About that Carbon Issue

I have worried about many unanswered questions on the concept of a "carbon footprint." Today's New Yorker offers a great deal of enlightenment -- it's long but really worth reading: Big Foot: In measuring carbon emissions, it’s easy to confuse morality and science, by Michael Specter February 25, 2008.

Here are a few of my favorite quotes:
"We all consume electricity generated by burning fossil fuels; most people rely on petroleum for transportation and heat. Emissions from those activities are not hard to quantify. Watching a plasma television for three hours every day contributes two hundred and fifty kilograms of carbon to the atmosphere each year; an LCD television is responsible for less than half that number. Yet the calculations required to assess the full environmental impact of how we live can be dazzlingly complex."

"Sea-freight emissions are less than a sixtieth of those associated with airplanes, and you don’t have to build highways to berth a ship. Last year, a study of the carbon cost of the global wine trade found that it is actually more 'green' for New Yorkers to drink wine from Bordeaux, which is shipped by sea, than wine from California, sent by truck. That is largely because shipping wine is mostly shipping glass."

"The environmental burden imposed by importing apples from New Zealand to Northern Europe or New York can be lower than if the apples were raised fifty miles away. ... the yield of New Zealand apples far exceeds the yield of those grown in northern climates, so the energy required for farmers to grow the crop is correspondingly lower.
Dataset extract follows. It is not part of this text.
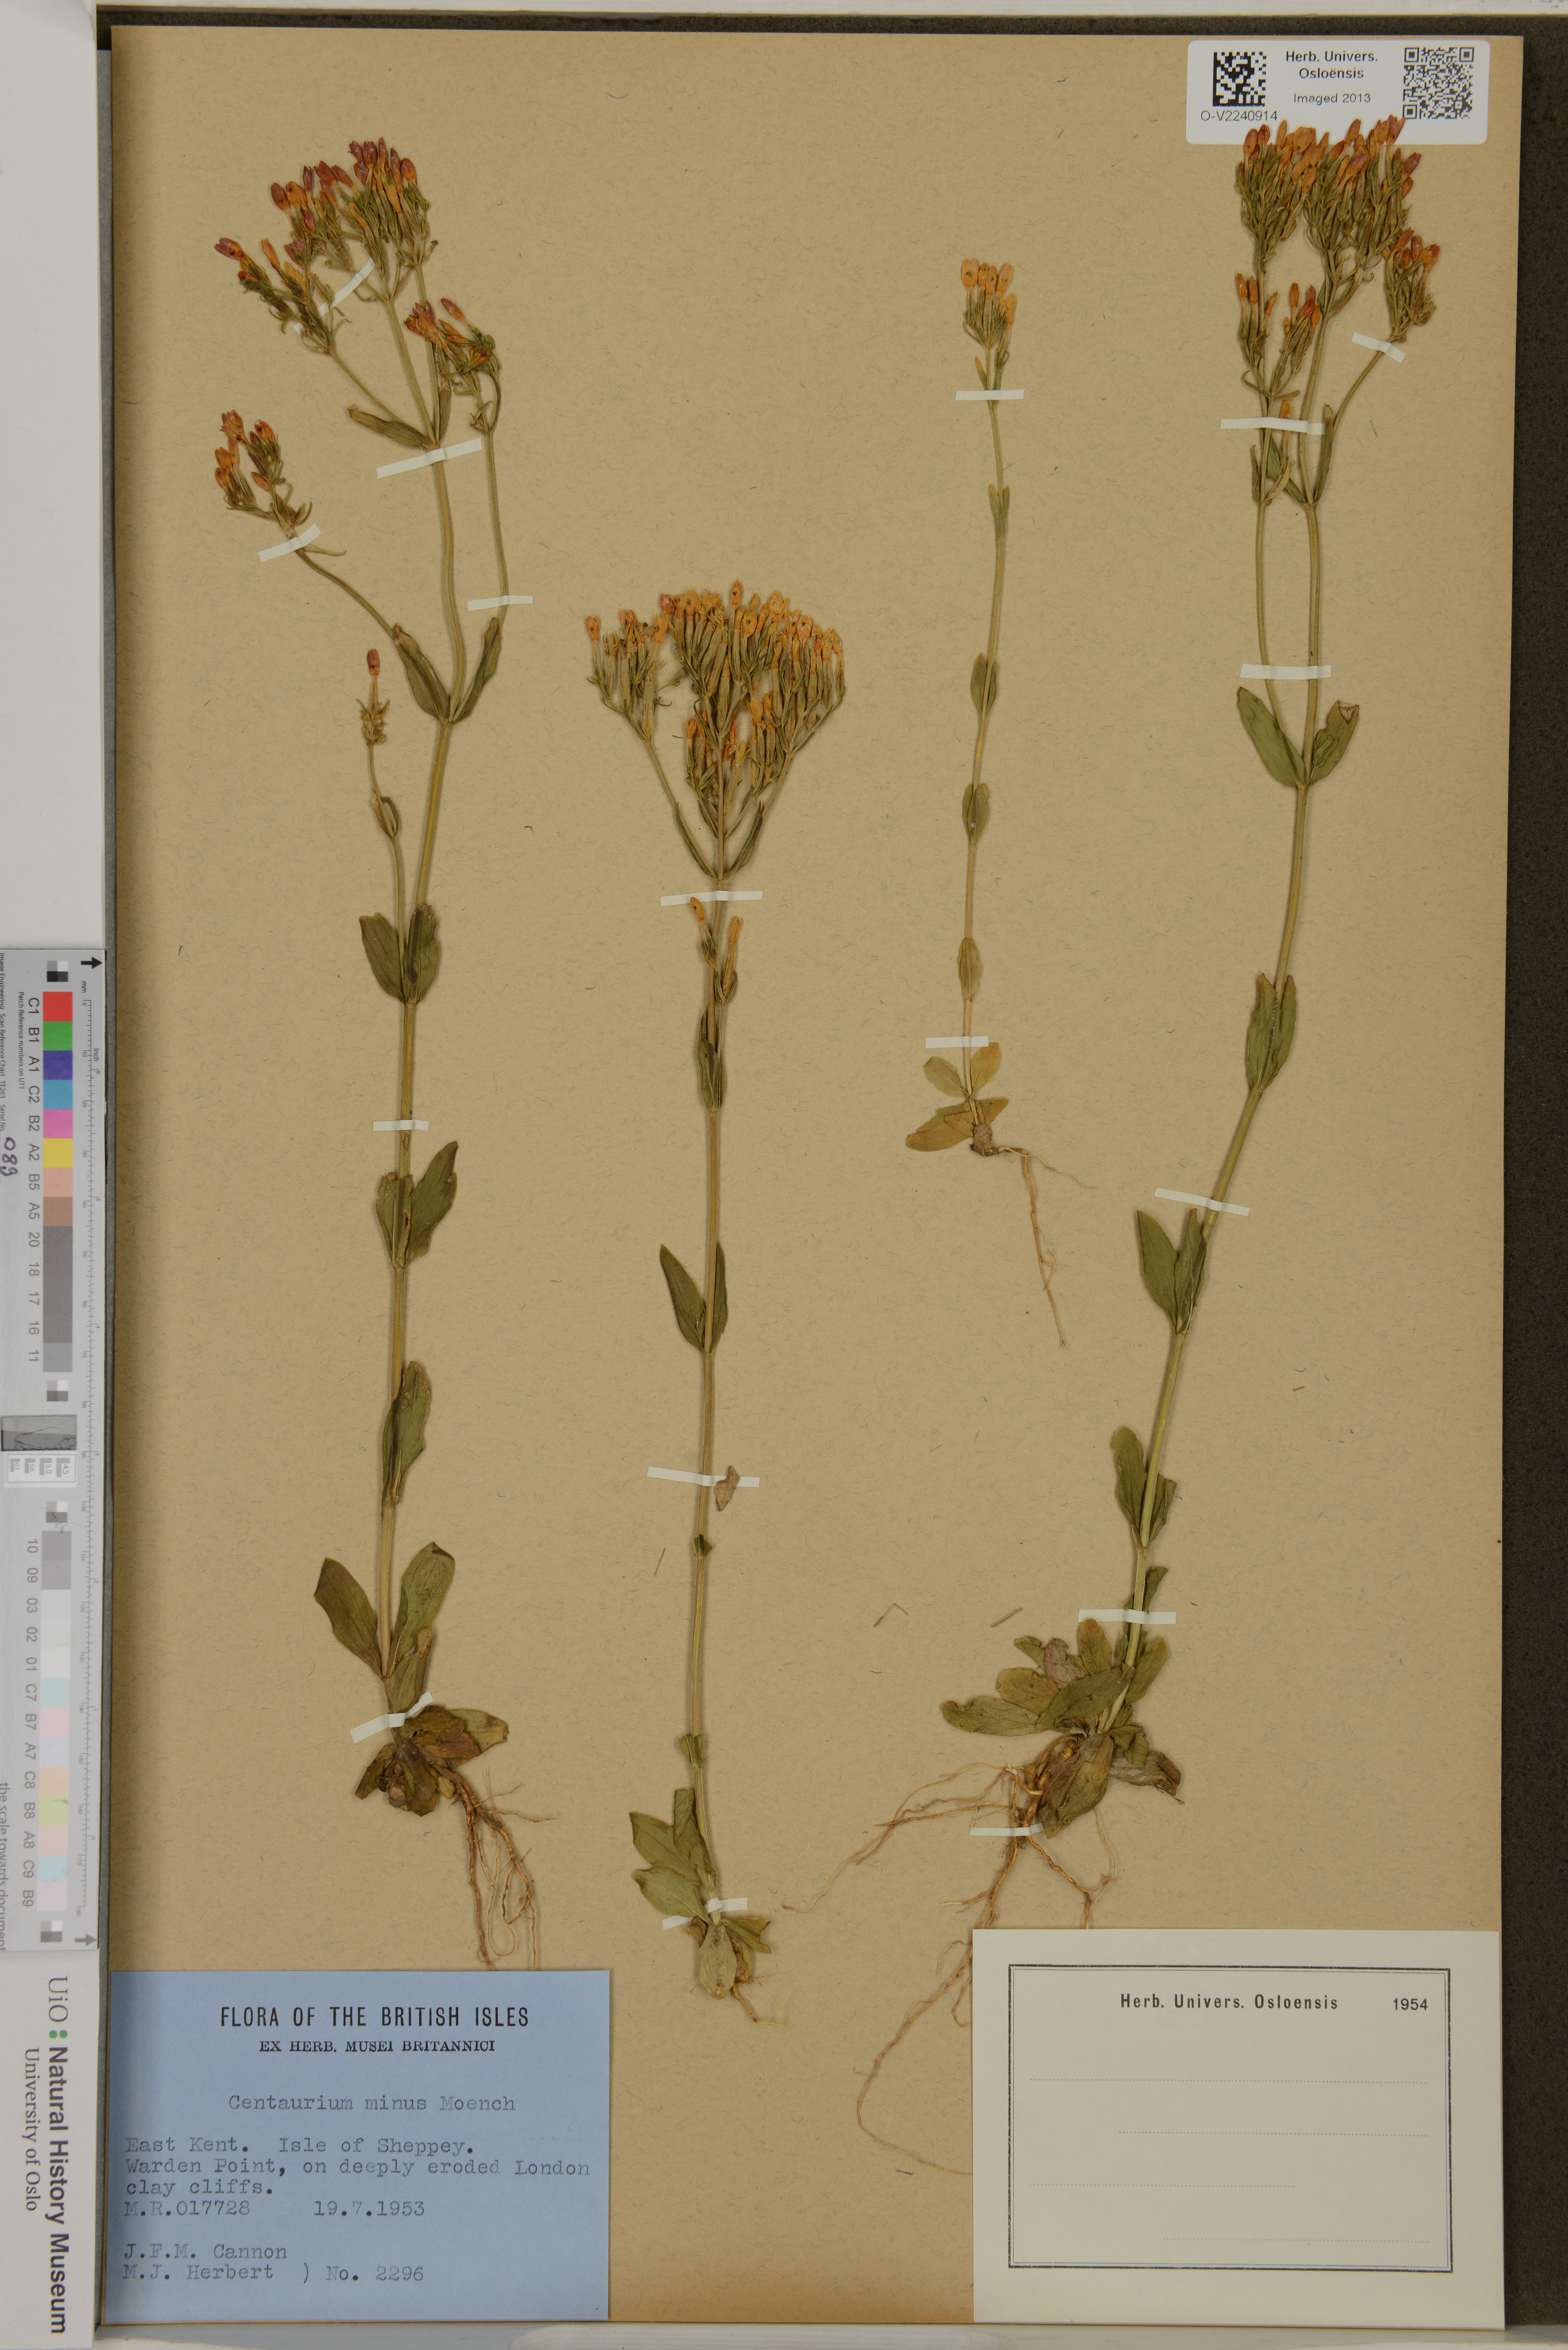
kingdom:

It also helps that the electricity in New Zealand is mostly generated by renewable sources, none of which emit large amounts of CO2."
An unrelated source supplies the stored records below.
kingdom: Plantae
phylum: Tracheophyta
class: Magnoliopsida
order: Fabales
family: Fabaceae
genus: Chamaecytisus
"According to the latest figures, deforestation pushes nearly six billion tons of CO2 into the atmosphere every year. That amounts to thirty million acres—an area half the size of the United Kingdom—chopped down each year. Put another way, according to one recent calculation, during the next twenty-four hours the effect of losing forests in Brazil and Indonesia will be the same as if eight million people boarded airplanes at Heathrow Airport and flew en masse to New York."